Aunque mi familia hizo lo que pudo, podría darme por recordar cómo fue durante la presidencia del izquierdista Bill Clinton cuando se derogó definitivamente la Ley Glass-Steagall que separaba la banca comercial de la de inversión. Muy de izquierdas. Por cosas de la vida, la norma llegó justo a tiempo para crear Citigroup, con la que su secretario de Estado, Robert Rubin, se forró hasta extremos hamptonianos. Por no hablar de la ludopatía financiera que motivó la desregulación de determinados instrumentos bursátiles. Ya saben, el que provocó la euforia de finales de los 90… y la crisis tremebunda que nos tragamos los de siempre. Podría incluso recordar los movimientos del muy progresista equipo económico de Clinton para evitar la regulación de los derivados que pretendían gente con un mínimo de sentido común y decencia, como Brooksley Born, directora de la Commodity Futures Trading Commission.

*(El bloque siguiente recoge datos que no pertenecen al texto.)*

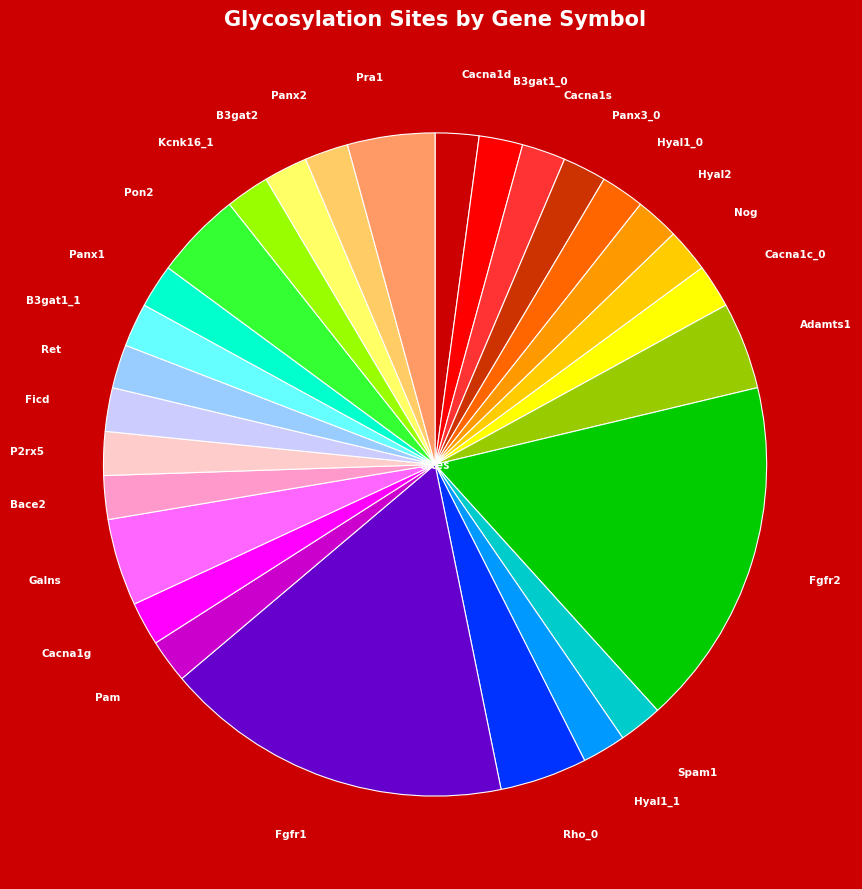

Is the sum of Ficd and Fgfr2 greater than half?

No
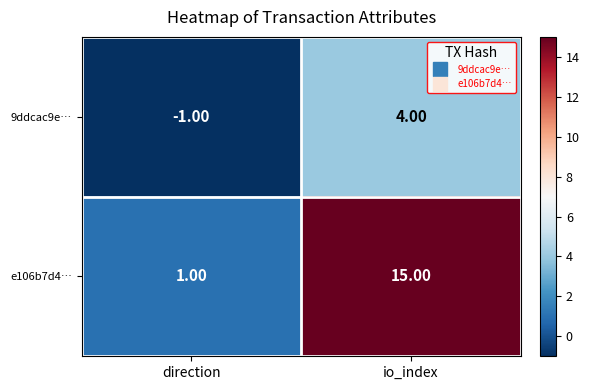

Between direction and io_index, which series saw the biggest shift?

e106b7d4…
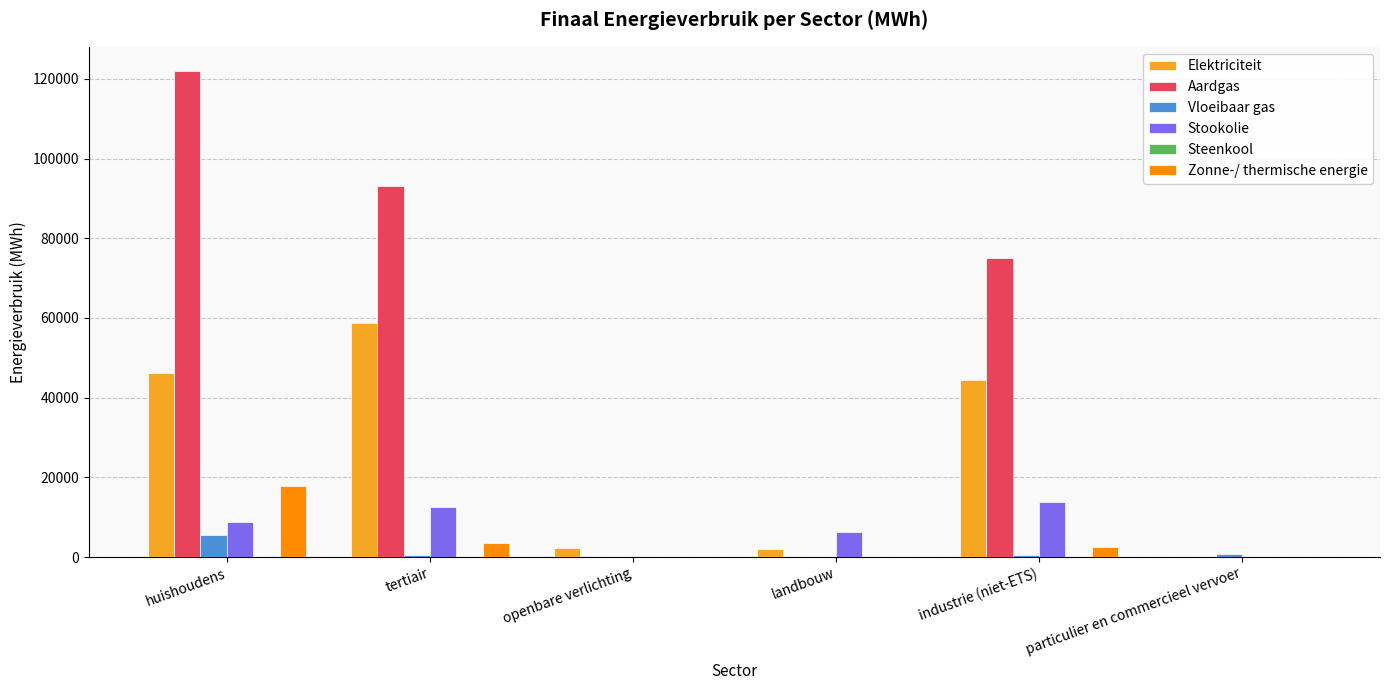

What is the greatest value displayed?

121940.2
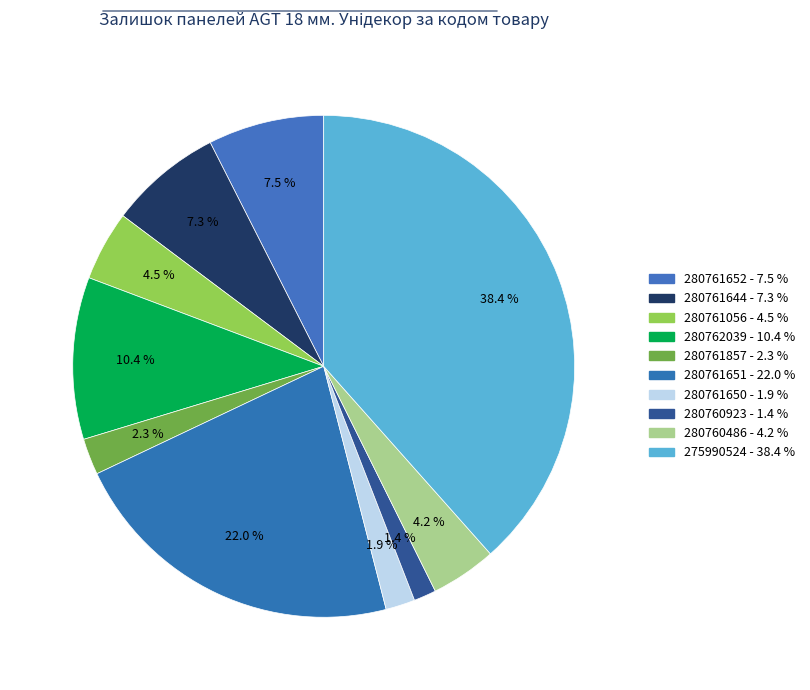

Combined, what portion of the pie is 280761651 and 275990524?

60.4%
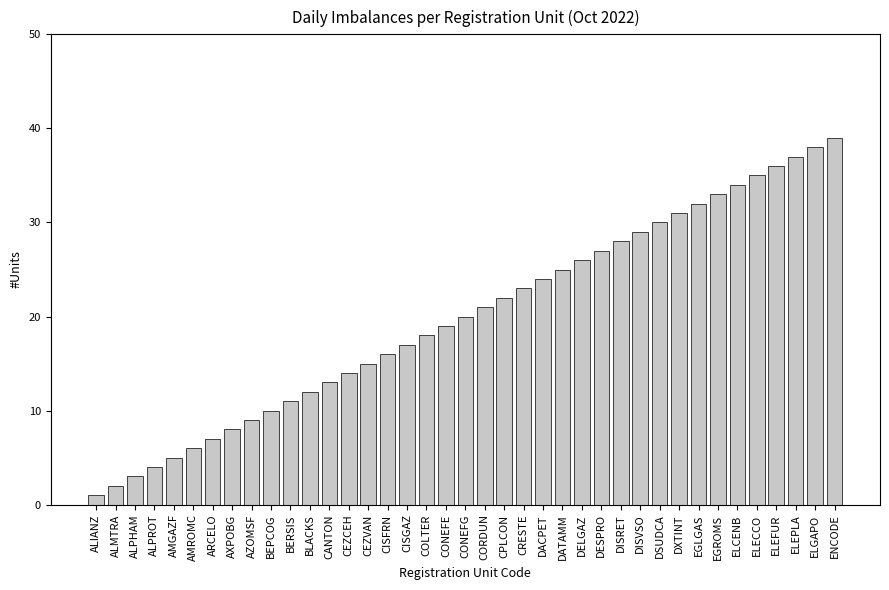

Reading left to right, what are all the values shown in this chart?

ALIANZ=1	ALMTRA=2	ALPHAM=3	ALPROT=4	AMGAZF=5	AMROMC=6	ARCELO=7	AXPOBG=8	AZOMSF=9	BEPCOG=10	BERSIS=11	BLACKS=12	CANTON=13	CEZCEH=14	CEZVAN=15	CISFRN=16	CISGAZ=17	COLTER=18	CONEFE=19	CONEFG=20	CORDUN=21	CPLCON=22	CRESTE=23	DACPET=24	DATAMM=25	DELGAZ=26	DESPRO=27	DISRET=28	DISVSO=29	DSUDCA=30	DXTINT=31	EGLGAS=32	EGROMS=33	ELCENB=34	ELECCO=35	ELEFUR=36	ELEPLA=37	ELGAPO=38	ENCODE=39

Y entonces Trump… Los americanos ya no se creían el cuento de Clinton. Pero Hillary se ocupó de tener en frente a un rival con pinta todavía peor. Politico lo desveló en un reportaje bien documentado que nadie ha intentado siquiera rebatir. Titulado «They Always Wanted Trump», detalla el plan del equipo de la candidatura demócrata para desgastar a todos los precandidatos republicanos… menos a Trump. Buen truco. Trump fue designado candidato a la presidencia. Hillary se frotaba las manos, pero las encuestas empezaron a insinuar que los americanos preferían (incluso) a Trump. Y estalló. Le salió del alma aquello de «la cesta de deplorables». 

Trump es más de su supermegahiper mansión en Florida, bien hortera, que de los Hamptons. 

Y así seguimos adelante, barcos contra la corriente, arrastrados sin cesar hacia el pasado.